Naches of a Different Sort: Raising an Autistic Child

The ways we are

Harriet Goldhor Lerner’s story (Spring 1989) about her achievements and those of her sister made me think of the Yiddish expression naches fun kinder (pleasure from children’s accomplishments). Of all the Yiddish expressions which my parents uttered, this one took precedence. Like a magical incantation, these words accompanied every report card, every word of praise from a teacher, every certificate, every diploma. Long before the age of pop psychology, I grasped intuitively that my parents were looking to my sister and me to compensate them for their immigrants’ lives of privation and anxiety.

I never chafed under this expectation to bring home naches, to let my parents warm themselves in the reflected glow of my accomplishments. Bringing home naches was simply my job.

Such understandings die hard, if they ever die at all. When I was pregnant with my daughter, I, too, dreamed dreams of all my child would be to me. More sophisticated than my own mother in the damage done by vicarious living and hidden messages, I chided myself guiltily for such atavistic notions. But, try as I might, “naches fun kinder” hovered over my baby’s cradle. All the aunts and uncles wished for me the blessing of naches, the centuries-old benediction. “May she be a source of joy; may she gladden your old age.”

My daughter was three years of age when she was diagnosed as autistic, and all talk of naches abruptly stopped. Indeed, all talk of my daughter changed from exclamations on her brown-eyed beauty to whispered exchanges among the relatives when they thought I could not hear. The word “autistic” — now in vogue with the popularity of the Dustin Hoffman film “Rainman” —was unheard of in my mother’s world. At a loss to explain how a beloved grandchild could be irreparably damaged, my mother took refuge and solace in a world of denial. Like many women of her background, she pooh-poohed the diagnosis of the doctors, and, at the same time, looked to the gods of science to one day — soon — cure my baby.

Ten years have passed, and no miracle of science has appeared. My daughter, at thirteen, is still a beauty. Rare is the picture which does her justice, for she does not flirt with the camera. When I ask her to smile, she points to her mouth, but, depending on her mood, the smile may or may not come.

For many years, while my daughter was growing up, I felt myself forever shut out from the naches my family had wished for me at her birth. The word carried with it the aura of education, prizes, trophies and material success. My child, at age thirteen, has no speech. She has a limited vocabulary of signs which she uses for communication. She cannot read, but she loves to look at magazines. She is locked away from me in her own world much of the time. My love is powerless to break down the wall which separates us.

And yet, in a way which my mother and my aunts perhaps can never grasp, my daughter has brought me naches beyond telling. It is she who has taught me a wisdom which all my university classes ignored. Walking with my daughter on a summer’s day beside the lake, I watch her stop to pick the dandelions in her path. She throws stones in the water and laughs out loud as they splash. She touches the down on a baby’s head and shrieks as it chortles. My daughter loves the smell of pizza and the touch of her stuffed animals. Her world is very much a world of the senses, one which we are educated to downgrade in deference to the world of the intellect. Her joy is in the moment, pure and unsullied.

My handicapped child has taught me that naches comes not solely from academic glory, but from every halting step on the road to independence. She may need me to finish tying her shoes, but the first step she can do herself, and it lifts my heart with pride. She can pour herself a glass of milk and peel her orange —tasks which, for her, require concentration and diligence.

My daughter is a joy to me. It is not the joy my mother envisaged. Nor is it the joy I envisaged when I was carrying her years ago in Winnipeg. She will never read these words of love.

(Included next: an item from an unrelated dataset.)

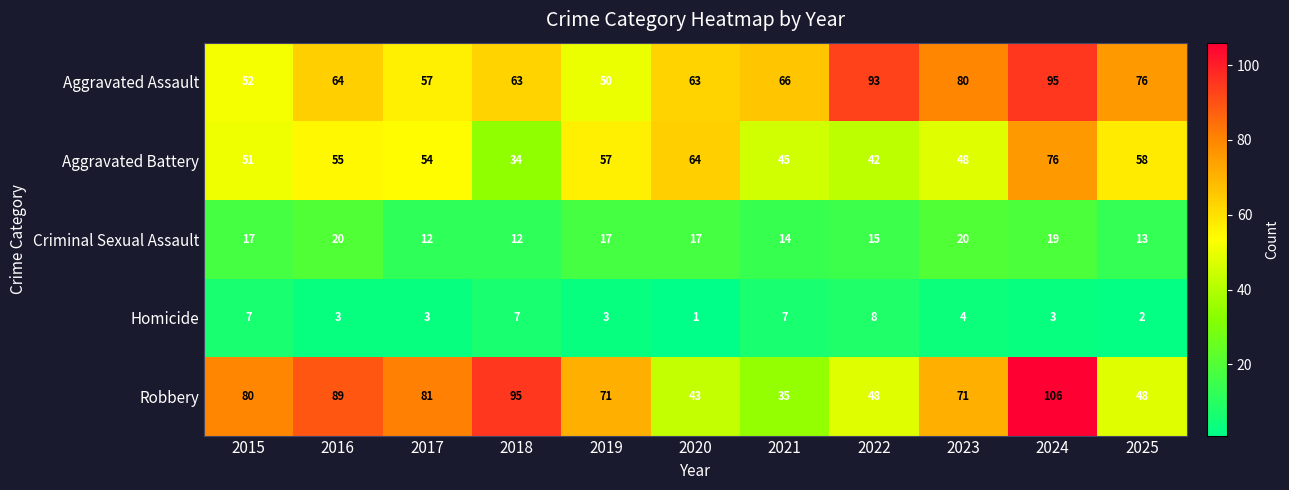

Which category has the lowest value in the Homicide series?

2020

I hug her and tell her I love her, and I hope that somehow my love flows to her through my touch and the sound of my voice.

My daughter will never dedicate a book to me, nor will she thank me in a graduation ceremony. She will never tell me in words that she loves me. She dreams her own dream, as I dreamed a dream separate from that of my own mother.

My daughter does not need to lay trophies at my feet to make me proud. It is enough for me that she is.

Rachelle Namak is a single parent living in Calgary, Alberta. She teaches French and Yiddish at the Calgary Jewish Academy.